RotKraken bugfix

Published: Jan 12, 2023 by luxagen

I’ve been dealing with a macOS backup disk containing both creative work and system backups. The disk’s contents total 1.6 TB, which would eat quite a few LTO-3 tapes (especially redundant copies), but the degree of data duplication allowed me to get the whole dataset down to only 330 GB by using rdfind in hardlink mode. BTRFS snapshots made it easy to do this in a controlled way and verify the results.

Since developing RotKraken, I’ve found it to have some fairly life-changing use cases, not least that it makes the job of organising my filesystem ridiculously fast and easy; suspected duplicate trees can be compared instantly with the included rkdiff tool before removal.

In this case, though, RK’s standard functionality was a lifesaver for checking both layout and content of rdfind’s dedupe results, except for one thing: there was a subtle library bug in the way.

Some time after running rk -i on the initial snapshot containing the raw filesystem copy, I discovered that some of the files had never initialised and, in fact, wouldn’t do so.

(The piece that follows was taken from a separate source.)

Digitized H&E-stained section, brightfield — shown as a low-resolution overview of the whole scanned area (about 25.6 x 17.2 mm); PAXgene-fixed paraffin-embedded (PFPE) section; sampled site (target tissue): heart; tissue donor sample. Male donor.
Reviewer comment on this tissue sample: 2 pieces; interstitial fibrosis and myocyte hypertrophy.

They were all Icon^M files, which macOS software seems to use frequently.

After 60-90 minutes of investigation, I traced the problem to the Digest::MD5::File Perl library; it barfs on filenames containing trailing carriage returns, returning undef from its ->file_md5_hex method. The bug quickly turned out actually to be in the Digest::MD5->addfile API to which it delegates the hashing under the hood.

This hadn’t shown up in RK’s (fairly comprehensive) tests because, although they deliberately use pathological filenames containing all kinds of unusual characters, the names don’t end with a CR, which is where the problem actually shows up.

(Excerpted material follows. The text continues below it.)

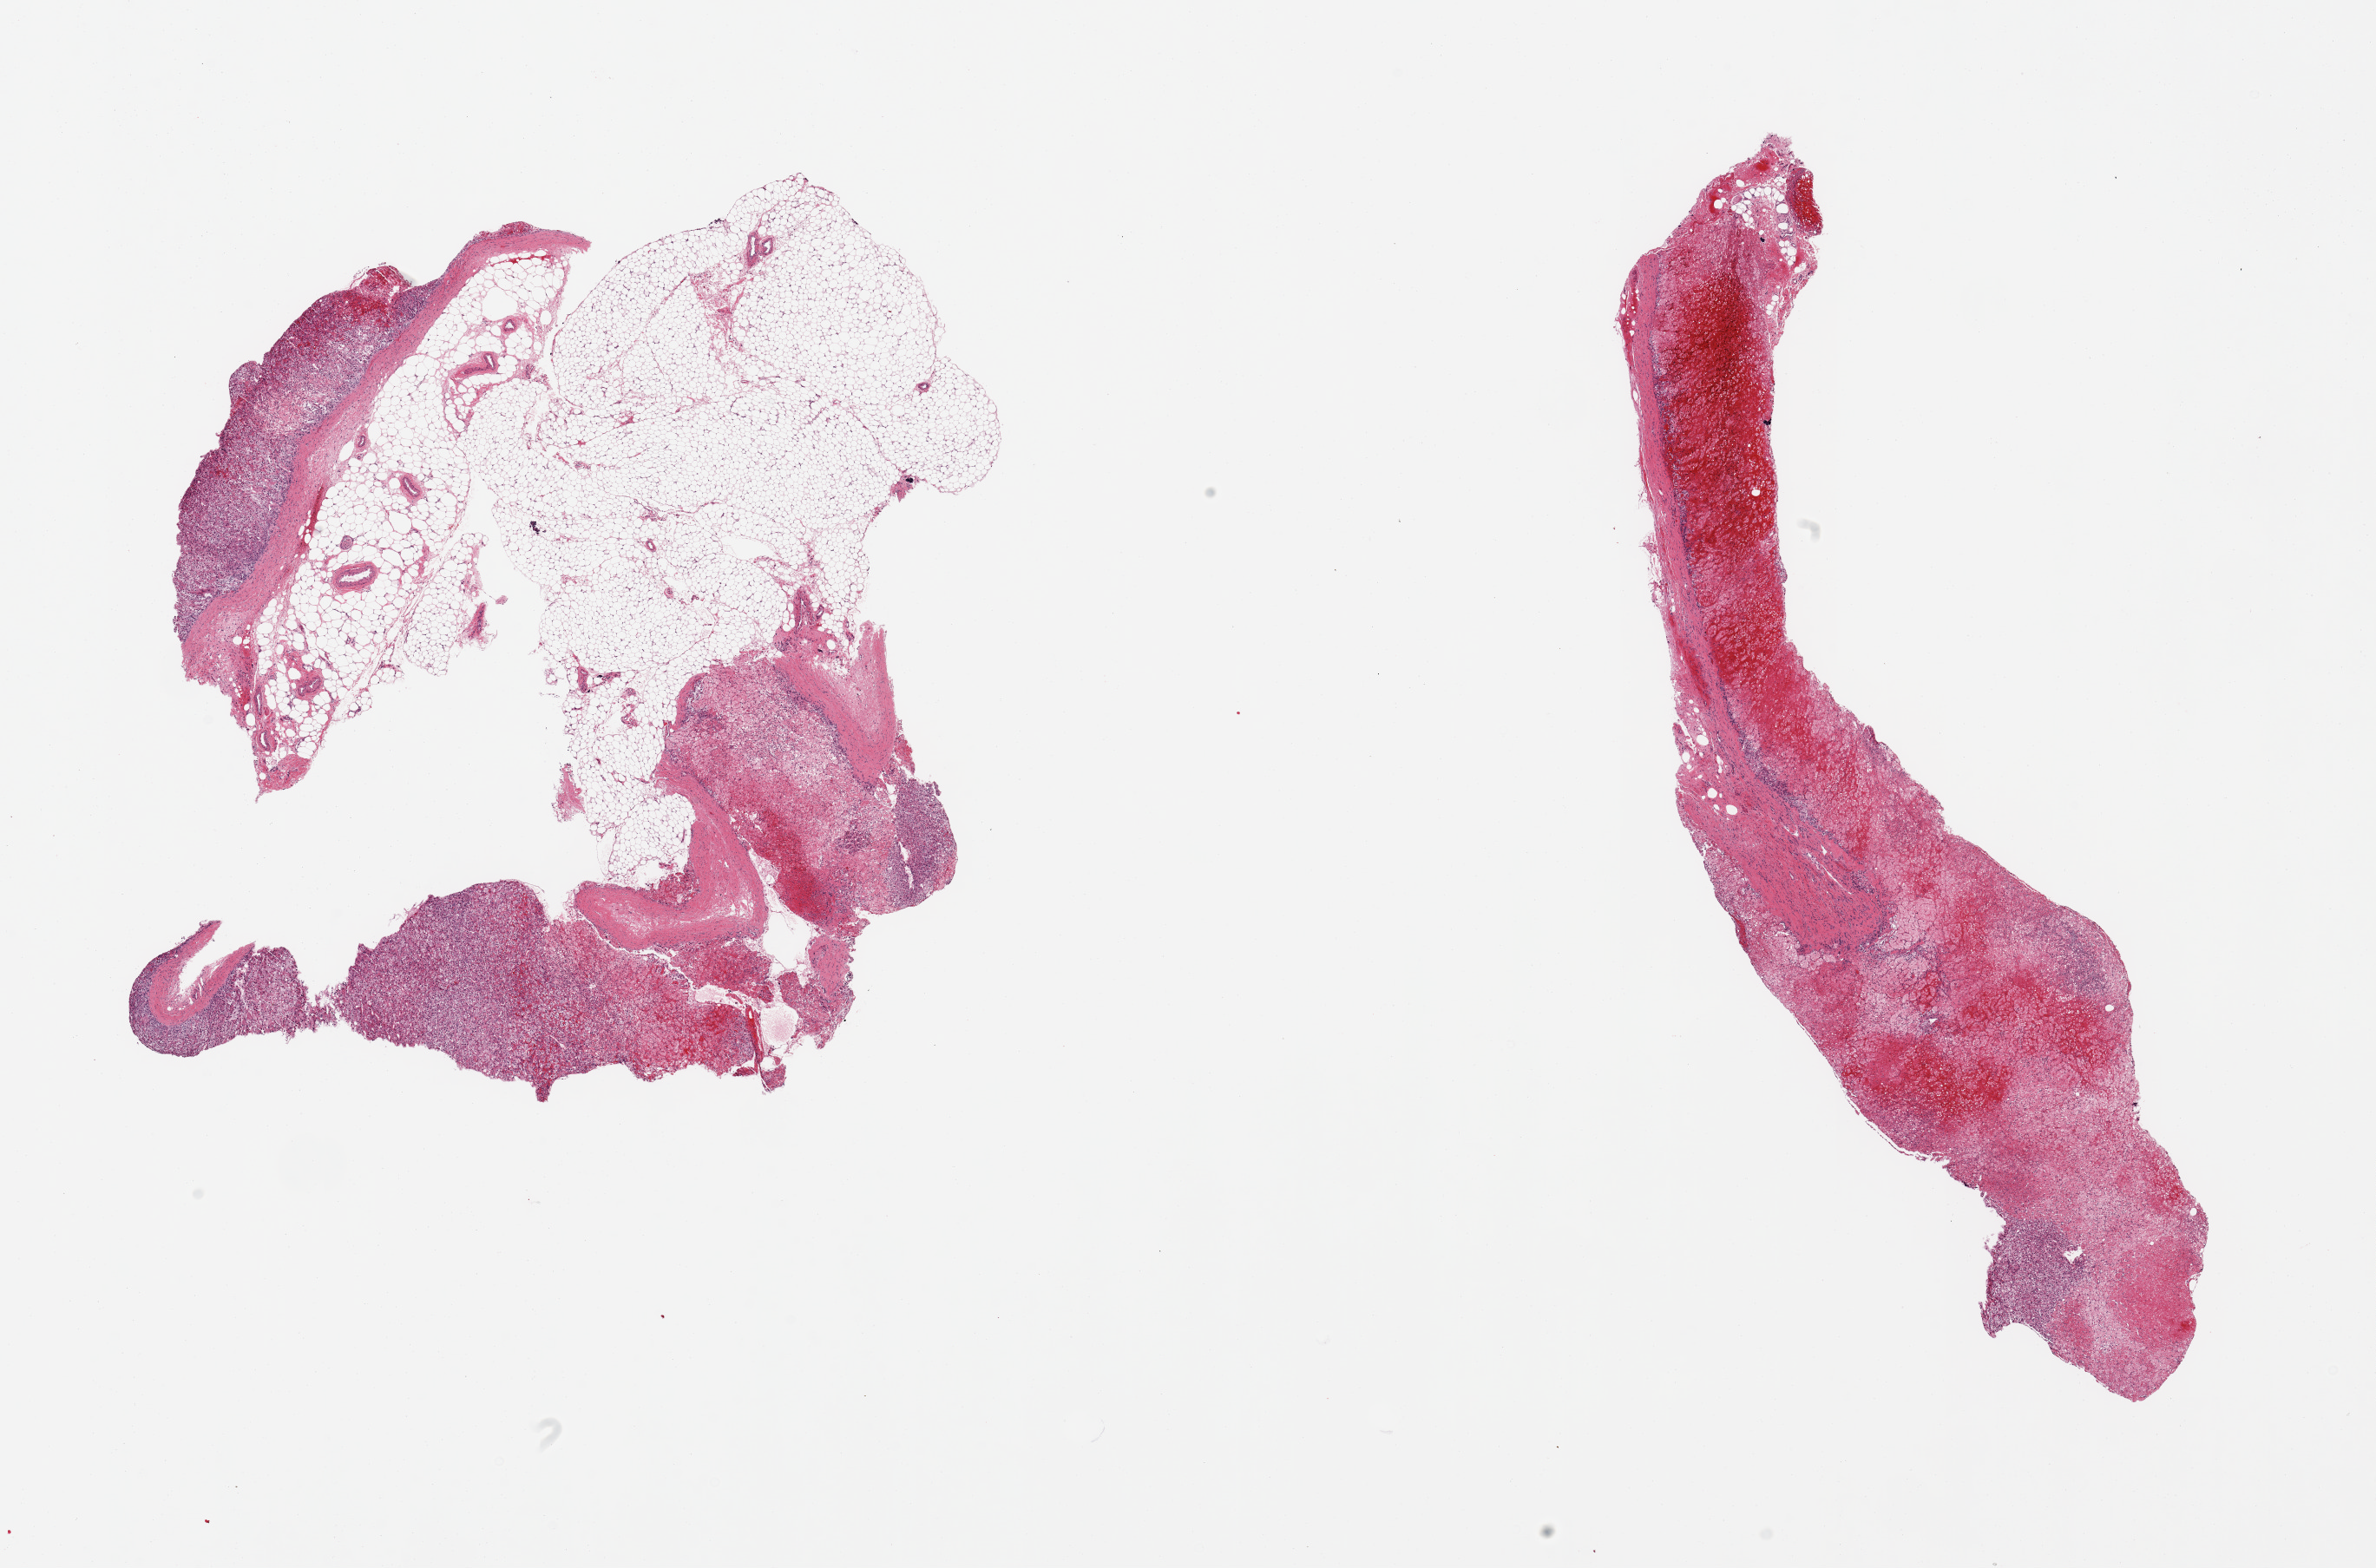
Digitized haematoxylin and eosin-stained section, brightfield, shown as a low-resolution overview of the whole scanned area (about 21.7 x 14.3 mm), PAXgene-fixed, paraffin-embedded tissue, section of adrenal gland (target tissue), tissue donor sample. Donor: female.
Reviewer comment on this tissue sample: 2 pieces, ~40% adherent/interstitial fat; patchy congestion/hemorrhage.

I worked around the problem by replacing the Digest::MD5::File->file_md5_hex call with an explicit open/slurp/close pattern that uses an instance of Digest::MD5 and calls ->md5_hex at the end. I verified correctness via the (now amended to use filenames with trailing CRs) tests.

After all this, RK worked perfectly on the dataset, allowing me (via the bundled rkdiff-stdin tool) to verify no difference between the copied files and the initial hash log I took from the source disk with md5deep. As a side benefit, RotKraken is now more practical to use on Mac system backups.